L’engagement des Lévesque de génération en génération

Cédric et Patrick Lévesque sont la 3e génération sur la ferme familiale de Saint-Gabriel de Rimouski. Yvon, leur père, l’a achetée de son propre père en 1965 à l’âge de 18 ans. La ferme comptait alors au moins 5-6 vaches !

Les Lévesque font du contrôle laitier depuis fort longtemps, ayant débuté dans les années 1970. C’est aussi au cours de cette décennie que le choix s’est fait de produire avec une trentaine de vaches Holstein. Mais Yvon, a toujours pensé subvenir aux besoins de sa grande famille bien avant de penser les investissements en fonction d’une expansion ! Il aimait les vaches c’est bien certain mais la famille passait avant tout.

Lorsque Patrick a commencé à travailler sur la ferme en 1999, le besoin de quota s’est fait sentir car, à cette époque, la ferme n’en avait que 23 kg Cédric, lui, était encore à l’école à ce moment-là.

À partir de 1999, les projets se sont enfilés un derrière l’autre, démontrant le leadership et la capacité d’innovation des Lévesque. Ainsi, en 1999 s’érige leur premier silo pour l’ensilage. En 2001, on construit une fosse à fumier. Il est clair que Patrick s’investit dans la ferme et en 2005, il en possède 50 % des parts. Ils rallongent alors le bâtiment existant avec un bas-côté confortable pour les taures. Arrêtez-là ? Oh que non ! En 2008, une nouvelle vacherie est annexée au bâtiment existant. En 2010, Cédric maintenant aussi impliqué que son frère obtient l’autre 50% des parts de la ferme.

Où en sont-il maintenant ? Un quota de 72 kg mg/j est produit par le troupeau d’environ 130 têtes dont 65 vaches en lactation. La moyenne de production, tenez-vous bien, est de 11600 kg.

Les objectifs d’avenir des Lévesque ressemblent à ceux de bien des producteurs : augmenter leur rentabilité en produisant 100 kg mg/j pour se permettre un employé à temps plein et une meilleure qualité de vie. Ah le temps si précieux ! S’il s’achetait comme le quota, ça serait facile mais les Lévesque sont stratégiques, ils atteindront leurs objectifs.

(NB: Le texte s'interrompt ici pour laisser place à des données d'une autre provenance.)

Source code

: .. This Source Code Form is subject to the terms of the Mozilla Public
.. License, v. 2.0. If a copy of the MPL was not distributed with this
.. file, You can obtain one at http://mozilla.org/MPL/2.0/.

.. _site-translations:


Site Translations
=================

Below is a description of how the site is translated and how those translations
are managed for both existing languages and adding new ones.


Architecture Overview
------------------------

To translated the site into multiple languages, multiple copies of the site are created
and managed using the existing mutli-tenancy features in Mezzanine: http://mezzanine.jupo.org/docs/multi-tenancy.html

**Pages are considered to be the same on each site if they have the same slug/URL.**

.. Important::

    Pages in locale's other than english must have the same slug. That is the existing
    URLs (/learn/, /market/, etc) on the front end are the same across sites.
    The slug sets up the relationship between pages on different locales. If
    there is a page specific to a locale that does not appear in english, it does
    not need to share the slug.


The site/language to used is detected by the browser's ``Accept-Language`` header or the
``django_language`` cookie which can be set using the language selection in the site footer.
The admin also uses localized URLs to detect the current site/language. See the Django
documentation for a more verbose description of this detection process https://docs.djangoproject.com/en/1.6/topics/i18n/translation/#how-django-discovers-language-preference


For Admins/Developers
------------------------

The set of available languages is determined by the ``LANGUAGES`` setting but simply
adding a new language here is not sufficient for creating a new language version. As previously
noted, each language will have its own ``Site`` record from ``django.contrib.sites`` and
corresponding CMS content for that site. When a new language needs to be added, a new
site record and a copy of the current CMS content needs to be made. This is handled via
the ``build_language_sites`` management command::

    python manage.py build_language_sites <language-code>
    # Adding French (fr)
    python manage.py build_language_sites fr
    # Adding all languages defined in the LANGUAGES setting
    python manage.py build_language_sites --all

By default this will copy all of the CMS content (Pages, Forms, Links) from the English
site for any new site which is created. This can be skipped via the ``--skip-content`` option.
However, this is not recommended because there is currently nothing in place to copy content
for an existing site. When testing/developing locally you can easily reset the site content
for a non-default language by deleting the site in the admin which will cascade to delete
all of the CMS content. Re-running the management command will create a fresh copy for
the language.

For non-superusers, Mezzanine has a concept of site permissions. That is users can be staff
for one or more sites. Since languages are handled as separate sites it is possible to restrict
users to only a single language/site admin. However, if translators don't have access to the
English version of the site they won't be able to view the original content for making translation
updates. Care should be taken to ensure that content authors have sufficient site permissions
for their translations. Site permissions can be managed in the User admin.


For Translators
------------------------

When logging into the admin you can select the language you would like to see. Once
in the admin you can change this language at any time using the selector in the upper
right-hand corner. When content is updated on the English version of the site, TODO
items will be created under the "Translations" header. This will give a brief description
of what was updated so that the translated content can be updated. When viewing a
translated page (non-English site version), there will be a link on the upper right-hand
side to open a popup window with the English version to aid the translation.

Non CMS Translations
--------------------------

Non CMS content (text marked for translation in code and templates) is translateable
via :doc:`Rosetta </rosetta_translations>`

Ils apprécient le service-conseil de Valacta dispensé par Isabelle Tremblay pour la vision globale des performances que cela leur apporte. Ils voient bien que c’est plus facile d’identifier le potentiel d’amélioration avec un conseiller. C’est comme de recevoir un bulletin mensuel sur la production et les coûts avec le suivi en prime ! Avant Isabelle c’était Stéphanie Ross qui avait suivi les progrès de la ferme. Les Lévesque apprécient l’ouverture d’esprit et les compétences des conseillères Valacta qui les ont servis.

L’Indice de performance totale est une sorte de bulletin, si l’on veut. Les efforts des Lévesque brillent à ce bulletin puisqu’ils sont passés de 93 à 99 en 2011. Un beau succès. L’ascension vers ce sommet s’est réalisée de main de maître. Aspect non négligeable, d’après les Lévesque, c’est que l’IPT99 est une preuve d’efficacité de poids pour les institutions financières.

On les félicite grandement.

 

Ferme Yvon Lévesque et Fils : bonnes productrices, belle étable.